Все это заставило Тальма уйти из Французской Комедии; при помощи Дантона он основал Французский Театр на улице Ришелье. Дальше дружбы с Дантоном революционность Тальма не пошла: Марата и Робеспьера он ненавидел, террор вызывал у него отвращение. Вскоре его труппа оказалась в числе «подозрительных», аресты актеров и друзей шли полным ходом.
Платон, изгнавший из своего идеального государства поэтов и актеров, советовал его будущим правителям отвечать тем, кто будет спрашивать, почему в их государстве нет трагедии: «Наше государство и есть лучшая трагедия». Но практики не расточают слов. Тот, кто задавал этот вопрос в Париже 1794 года, слышал в ответ только скользящий лязг шестидесятипятикилограммового ножа гильотины.

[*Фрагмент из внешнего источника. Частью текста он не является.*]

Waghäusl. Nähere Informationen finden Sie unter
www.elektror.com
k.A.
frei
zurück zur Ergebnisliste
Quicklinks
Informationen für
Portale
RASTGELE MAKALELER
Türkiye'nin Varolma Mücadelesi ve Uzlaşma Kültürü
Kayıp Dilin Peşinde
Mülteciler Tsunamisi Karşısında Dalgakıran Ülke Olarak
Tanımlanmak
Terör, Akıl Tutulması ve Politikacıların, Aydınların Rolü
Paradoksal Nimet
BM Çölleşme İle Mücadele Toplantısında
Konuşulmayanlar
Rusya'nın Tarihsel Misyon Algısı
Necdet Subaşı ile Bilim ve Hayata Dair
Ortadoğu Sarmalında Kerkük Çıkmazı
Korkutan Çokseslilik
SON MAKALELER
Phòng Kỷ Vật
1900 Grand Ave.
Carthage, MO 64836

VСмерть Робеспьера спасла Тальма от эшафота, ставшего последними подмостками для многих его собратьев по ремеслу. А давнее знакомство с одним молодым лейтенантом-корсиканцем открыло перед ним двери Сен-Клу и Мальмезона [102]: после 1799 года он играет в дворцовых спектаклях и обучает искусству декламации братьев и сестер Наполеона. Первый консул балует его, посещает спектакли, входит в обсуждение ролей. По соблазнительной, но опровергнутой легенде Тальма обучал Наполеона манерам королей. Зато достоверно известно, что Наполеон давал сценические советы Тальма: «Берите пример с меня, Тальма. Мой дворец — сцена современной трагедии, а я сам — трагический герой. Но я не воздеваю глаза и руки к небу, как это делают ваши Цезарь и Цинна». Оба они, конечно, не нуждались в советах друг друга: если их актерское дарование было весьма схоже, то амплуа сильно разнились.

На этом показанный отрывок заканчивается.